START Supplied records

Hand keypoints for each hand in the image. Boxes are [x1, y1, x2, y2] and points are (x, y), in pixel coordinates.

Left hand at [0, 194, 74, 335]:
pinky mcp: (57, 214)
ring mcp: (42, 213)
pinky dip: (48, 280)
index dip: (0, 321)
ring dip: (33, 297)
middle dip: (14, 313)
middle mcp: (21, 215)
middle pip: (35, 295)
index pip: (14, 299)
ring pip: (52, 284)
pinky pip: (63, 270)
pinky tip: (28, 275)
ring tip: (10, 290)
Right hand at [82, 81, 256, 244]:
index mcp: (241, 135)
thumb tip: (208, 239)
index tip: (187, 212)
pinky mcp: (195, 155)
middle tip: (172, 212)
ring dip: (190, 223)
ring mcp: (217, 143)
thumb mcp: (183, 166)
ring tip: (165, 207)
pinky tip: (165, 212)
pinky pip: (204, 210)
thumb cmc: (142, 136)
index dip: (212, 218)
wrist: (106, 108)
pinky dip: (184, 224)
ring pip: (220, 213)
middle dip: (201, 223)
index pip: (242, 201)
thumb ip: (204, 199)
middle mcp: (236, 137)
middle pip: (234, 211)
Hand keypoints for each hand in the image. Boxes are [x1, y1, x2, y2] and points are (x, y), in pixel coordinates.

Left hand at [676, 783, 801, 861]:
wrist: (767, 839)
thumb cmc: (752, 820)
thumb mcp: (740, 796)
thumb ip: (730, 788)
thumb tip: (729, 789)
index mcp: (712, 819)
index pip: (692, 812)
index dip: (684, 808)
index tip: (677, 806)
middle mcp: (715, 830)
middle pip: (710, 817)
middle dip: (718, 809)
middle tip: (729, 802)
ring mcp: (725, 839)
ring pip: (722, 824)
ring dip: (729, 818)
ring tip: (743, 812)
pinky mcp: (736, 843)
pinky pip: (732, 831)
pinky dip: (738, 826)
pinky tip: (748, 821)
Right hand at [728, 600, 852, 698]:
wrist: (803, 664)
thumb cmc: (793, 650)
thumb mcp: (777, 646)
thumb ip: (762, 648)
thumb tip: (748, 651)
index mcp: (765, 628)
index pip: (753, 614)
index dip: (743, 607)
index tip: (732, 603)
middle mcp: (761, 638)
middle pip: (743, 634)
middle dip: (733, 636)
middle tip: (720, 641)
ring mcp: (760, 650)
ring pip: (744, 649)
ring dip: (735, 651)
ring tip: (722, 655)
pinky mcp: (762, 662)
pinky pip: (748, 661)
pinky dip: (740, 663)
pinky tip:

END Supplied records

### Directions for this task
Reproduce, character for character, only the lines of the preceding data that start at the line with "wrist: (767, 839)" and end at the line with "middle dip: (718, 809)", both included.

### Exercise answer
wrist: (767, 839)
thumb cmc: (752, 820)
thumb mcp: (740, 796)
thumb ip: (730, 788)
thumb tip: (729, 789)
index mcp: (712, 819)
index pip: (692, 812)
index dip: (684, 808)
index tip: (677, 806)
middle mcp: (715, 830)
middle pip: (710, 817)
middle dip: (718, 809)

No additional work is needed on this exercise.